Bild: Da mag man nicht mehr drüber reden
Seit einigen Wochen herrscht in Paris ein unausgesprochenes Gesetz: Wenn
irgendwie möglich, bloß nicht über den Wahlkampf sprechen. Manchmal wird
das Verbot auch einfach direkt ausgesprochen: „Interdiction de parler du
débat!“, auf keinen Fall über die Debatte sprechen, flüsterten Freunde mir
vor ein paar Wochen zu, noch während sie mir die Tür zu ihrer Wohnung
öffneten.
Gemeint war eine der ersten Fernsehdebatten, in denen sich die Anwärter auf
den Präsidentenposten – Hamon, Macron, Mélenchon, Fillon, Le Pen –
gegenüberstanden, um so zu tun, als würden sie ihre Programme gegeneinander
zücken wie Schwerter, tatsächlich aber nicht viel mehr machten, als sich
hier und da kindergartenartig zu piken.
Sie wollen sich das Abendessen nicht verderben lassen, meinten die Freunde,
am Vorabend sei es schon im Desaster geendet: Die eine habe den anderen
angebrüllt, er sei ein alter Fascho, der wiederum habe ihr erklärt, sie sei
haarsträubend naiv und am Ende seien alle wütend gegangen.
Wir brauchen die Politik nicht, fanden wir und griffen zu Ausweichthemen:
die köstliche Blanquette de veau etwa, die neue Pizzeria an der Opéra und
den sehr gehypten Film „Grave“, in dem sich ein unscheinbares junges
Mädchen in eine blutrünstige Kannibalin verwandelt, die gierig den
Zeigefinger ihrer Schwester isst.

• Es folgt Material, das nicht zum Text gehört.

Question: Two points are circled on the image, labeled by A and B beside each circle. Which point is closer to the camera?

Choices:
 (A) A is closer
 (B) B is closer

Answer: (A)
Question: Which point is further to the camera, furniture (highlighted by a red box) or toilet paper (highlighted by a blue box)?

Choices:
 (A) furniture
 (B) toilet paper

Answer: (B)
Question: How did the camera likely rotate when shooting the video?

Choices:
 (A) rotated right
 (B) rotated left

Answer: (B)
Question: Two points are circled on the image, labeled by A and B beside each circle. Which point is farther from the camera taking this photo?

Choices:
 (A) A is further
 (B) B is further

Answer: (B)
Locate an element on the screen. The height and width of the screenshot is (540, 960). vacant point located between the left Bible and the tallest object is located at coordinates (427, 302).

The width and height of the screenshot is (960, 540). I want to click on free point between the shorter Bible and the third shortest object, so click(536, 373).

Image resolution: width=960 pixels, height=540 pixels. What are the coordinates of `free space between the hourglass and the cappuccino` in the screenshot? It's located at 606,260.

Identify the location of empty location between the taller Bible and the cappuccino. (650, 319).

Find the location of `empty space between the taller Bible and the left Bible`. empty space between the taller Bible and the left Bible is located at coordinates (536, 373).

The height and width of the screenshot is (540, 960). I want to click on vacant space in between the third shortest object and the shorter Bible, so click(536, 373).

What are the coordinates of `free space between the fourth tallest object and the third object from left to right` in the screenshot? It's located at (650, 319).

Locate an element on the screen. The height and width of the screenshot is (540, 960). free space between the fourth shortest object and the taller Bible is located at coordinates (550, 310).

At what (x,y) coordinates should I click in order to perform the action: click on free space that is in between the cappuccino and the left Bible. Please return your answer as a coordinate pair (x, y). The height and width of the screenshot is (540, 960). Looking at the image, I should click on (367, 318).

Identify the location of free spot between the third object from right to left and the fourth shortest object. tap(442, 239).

Warum Frankreich derzeit eine so große
Lust am Kannibalismus hat, fragten wir uns, bis einer meinte, der Film sei
doch von Julie Gayet, François Hollandes Freundin, produziert.
## Was geht in Macrons Gesicht vor sich?
Und da waren wir auch schon wieder bei der Politik und gleich danach, nach
der Frage, wie Holland diese Fernsehdebatten wohl wahrnimmt, auch schon
wieder beim „débat“: „Habt ihr gesehen was da über zwei Stunden mit
Macrons Gesicht passierte?“ Erst schaut er so konzentriert und angespannt,
dass man meint, er halte die ganze Zeit die Luft an, dann reißt er ab und
zu die Augen erstaunt auf, als würde ihn jemand in den Po zwicken, dann,
während er spricht, wackelt er mit dem Kopf, so wie es sonst nur alte Damen
machen.
Es ist, wenn schon nicht politisch relevant, so doch zumindest interessant.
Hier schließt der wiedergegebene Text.